La plupart des équipements marchands du pays, dont la construction remonte pour beaucoup aux années 1970, ne répondent plus aux normes actuelles. Cette dégradation se traduit par une vulnérabilité extrême : entre 2013 et 2024, le Sénégal a dénombré cinquante-trois (53) incendies dans ses marchés. Au-delà de la sécurité incendie, le diagnostic révèle des carences majeures sur les plans technique, organisationnel, sanitaire et environnemental, sans oublier les défis liés à la gouvernance de ces espaces.

Le PROMOGEM : un levier pour le renouveau commercial

Pour remédier à cette situation, le gouvernement s’appuie sur le Programme de Modernisation et de Gestion des Marchés (PROMOGEM). Le plan stratégique de développement pour la période 2025-2029 ambitionne de restructurer les 528 marchés existants et de lancer la construction de 67 nouvelles infrastructures modernes. Ousmane Sonko a détaillé les axes de la phase pilote tout en identifiant les obstacles à surmonter pour garantir la réussite de ce projet d’envergure.
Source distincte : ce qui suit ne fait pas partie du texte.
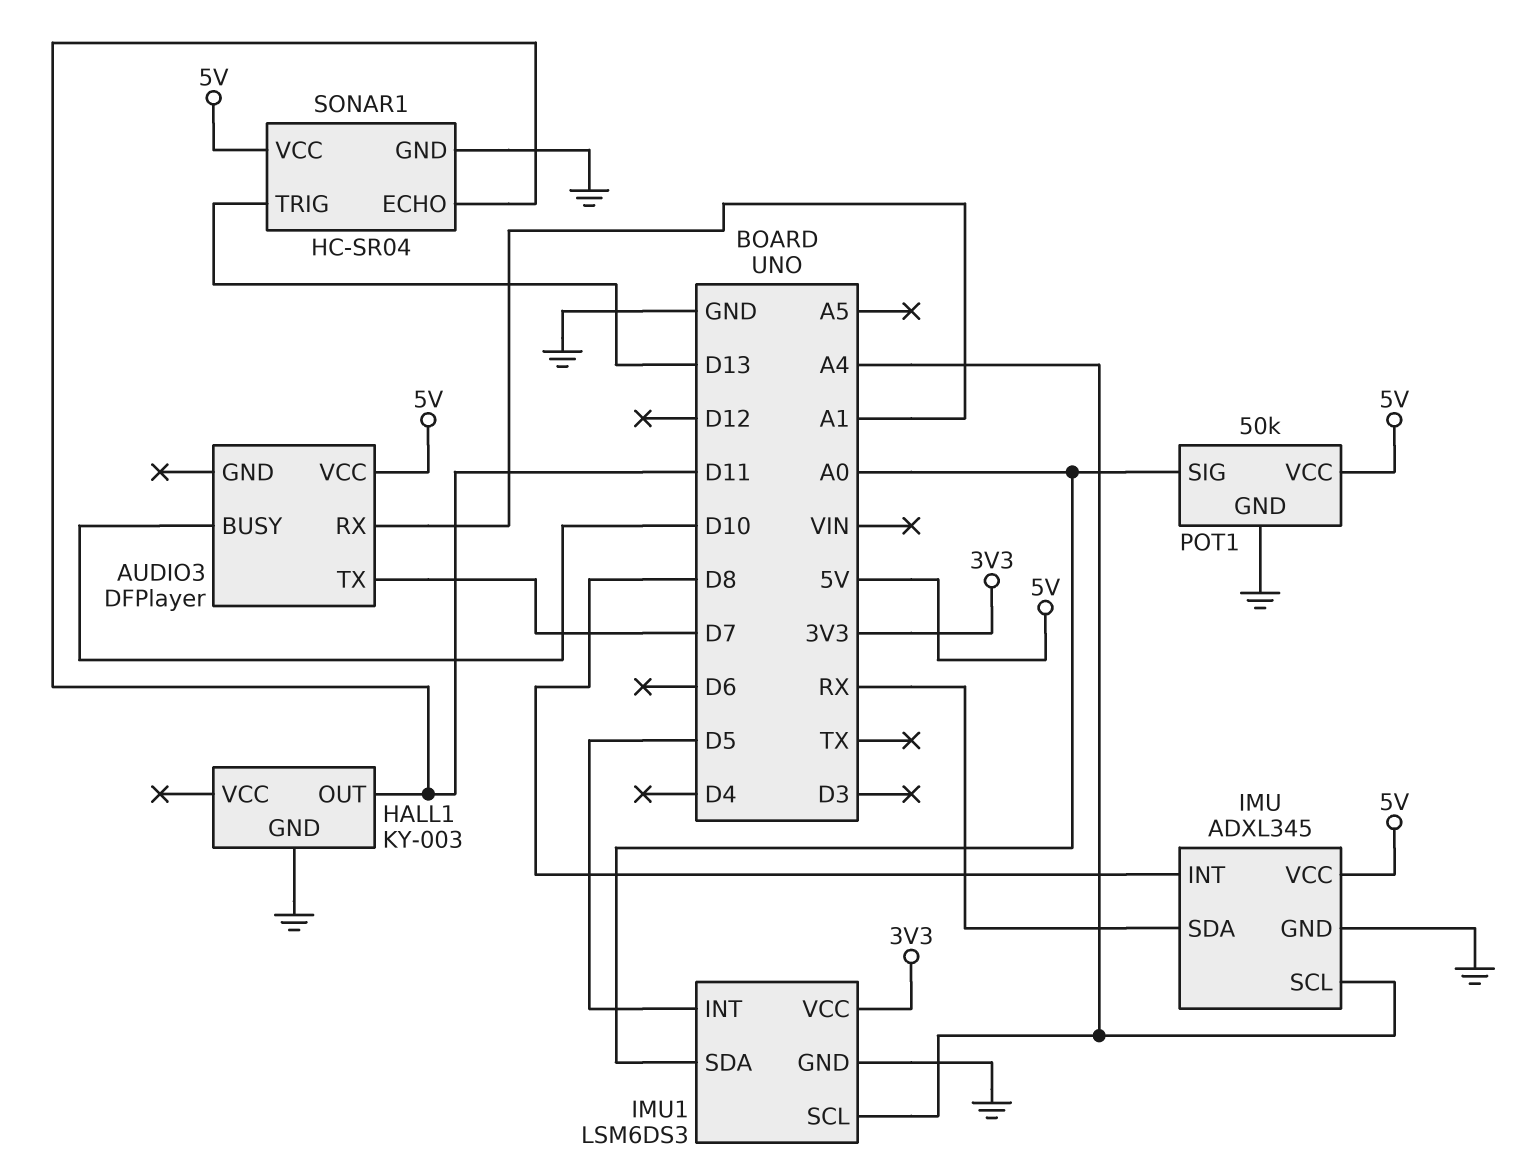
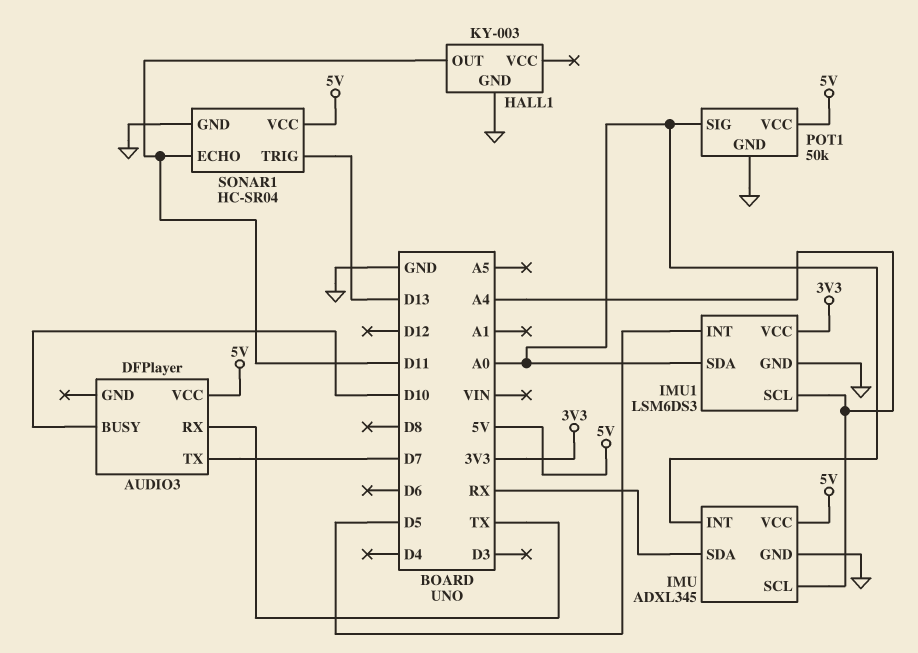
AUDIO3 pin RX: A1 -> TX
IMU pin INT: D8 -> A0

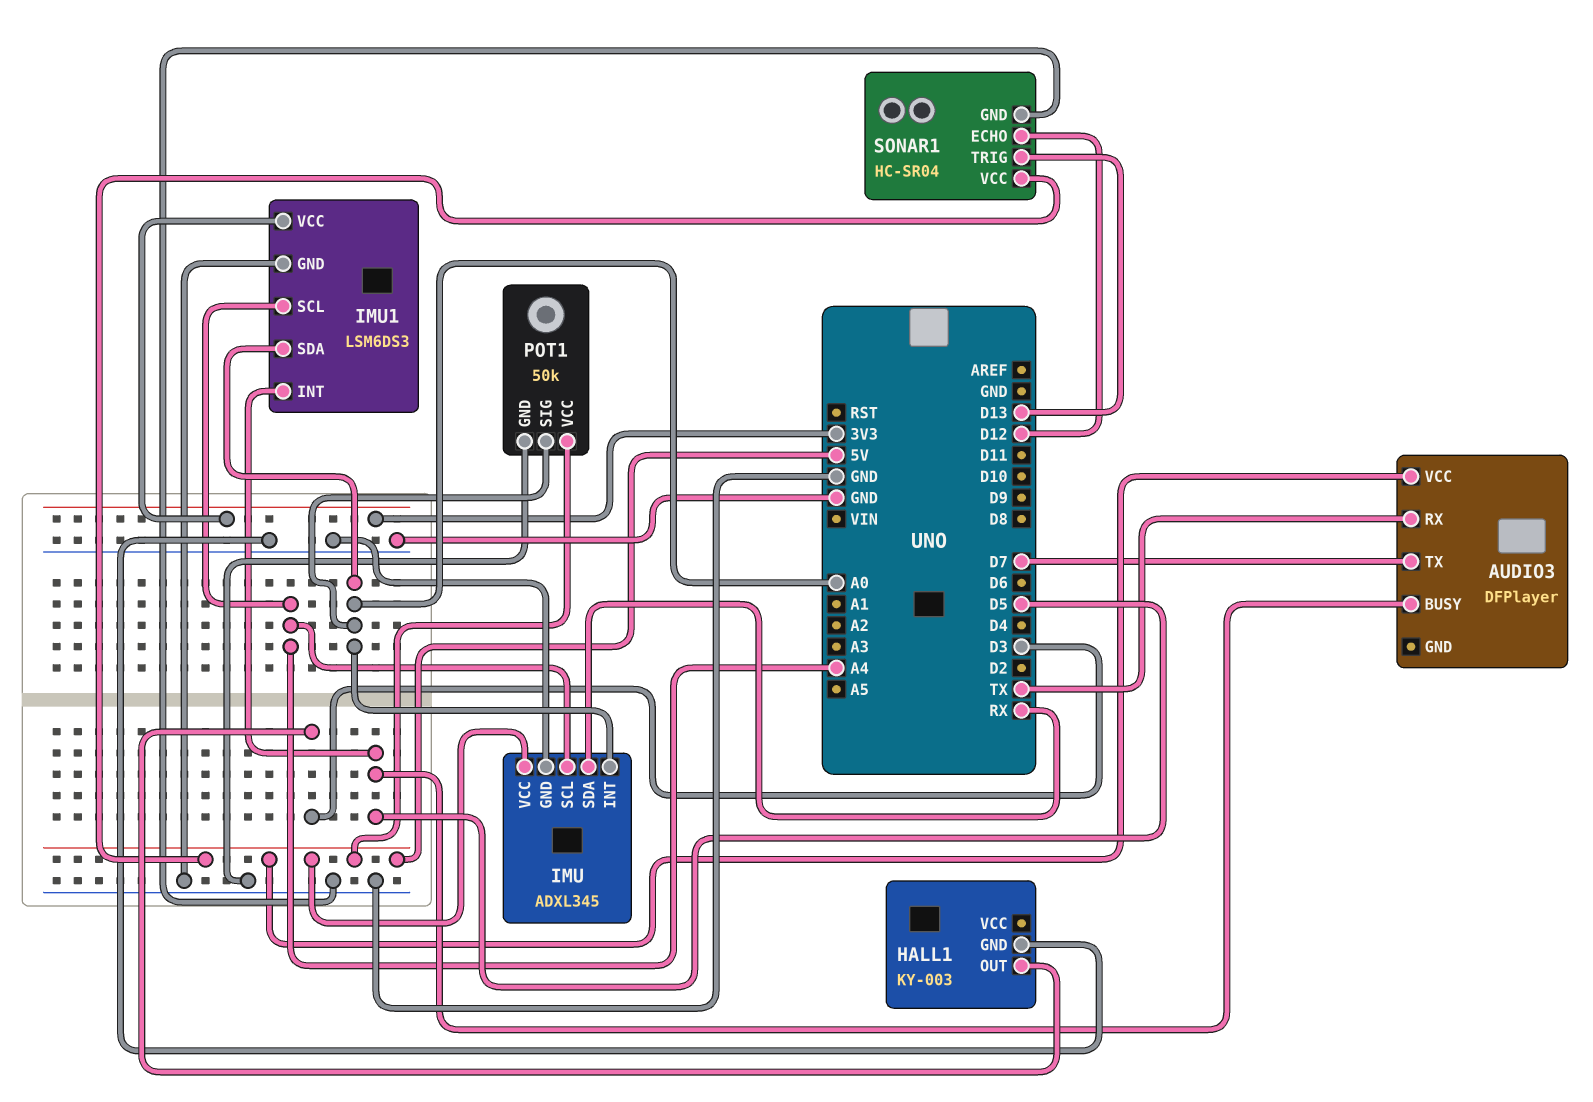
AUDIO3 pin BUSY: D10 -> D5
HALL1 pin OUT: D11 -> D3
SONAR1 pin ECHO: D11 -> D12

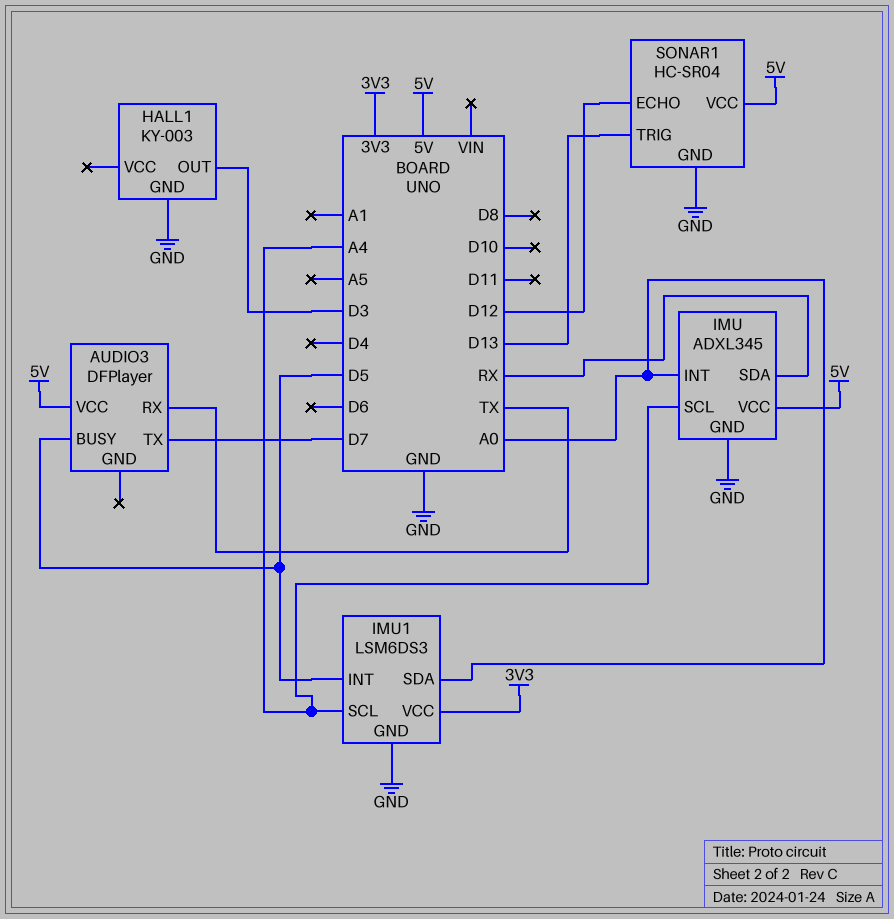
POT1: 50k -> none
POT1 pin GND: GND -> none
POT1 pin SIG: A0 -> none
POT1 pin VCC: 5V -> none

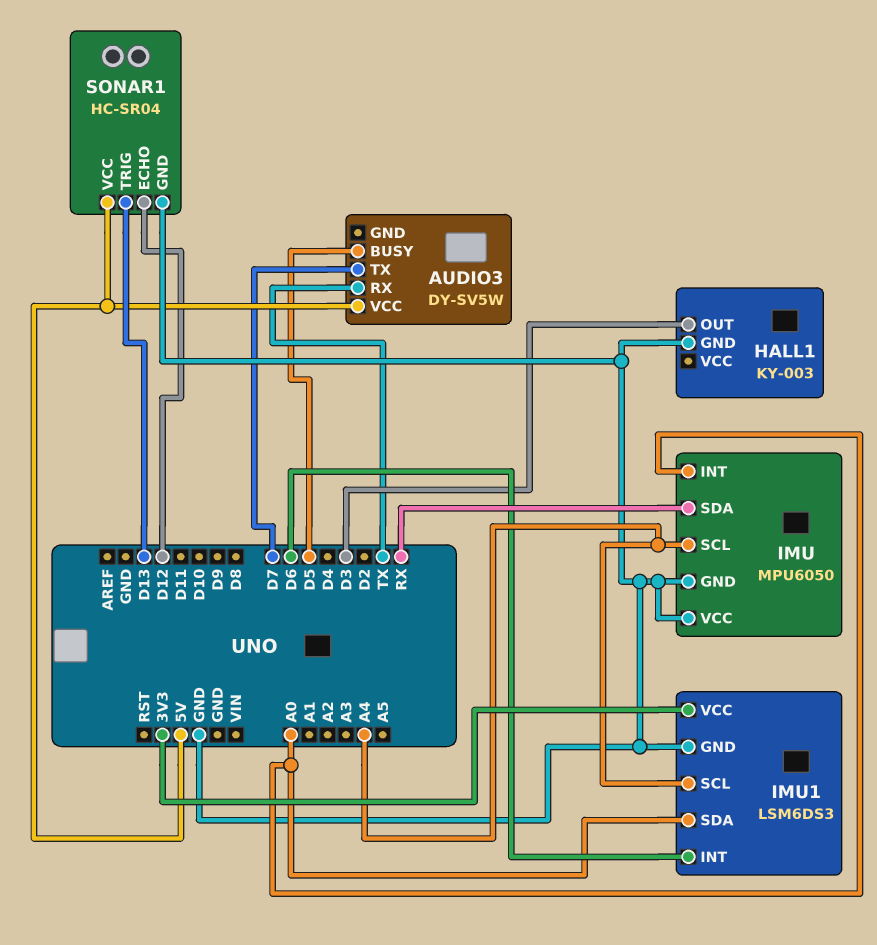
AUDIO3: DFPlayer -> DY-SV5W
IMU: ADXL345 -> MPU6050
IMU pin VCC: 5V -> GND
IMU1 pin INT: D5 -> D6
Un investissement de 57,5 milliards FCFA et une réforme institutionnelle

La stratégie gouvernementale repose sur une enveloppe globale de 57,5 milliards de FCFA, étalée sur quatre ans au titre du Plan d’Investissement public (PIP). Ce soutien financier massif s’accompagne d’une volonté de mutation institutionnelle. L’objectif est de doter l’organe de gestion d’une autonomie administrative et financière accrue, permettant une meilleure efficience budgétaire et une capacité renforcée à attirer des financements innovants.

Le Premier ministre a instruit le ministre de l’Industrie et du Commerce, en coordination avec les départements des Finances et de l’Urbanisme, de piloter le déploiement de ce réseau de marchés modernes sur l’ensemble du territoire national. Une gestion rigoureuse, impliquant les Collectivités territoriales et le secteur privé national, sera impérative pour assurer la pérennité de ces nouveaux outils économiques.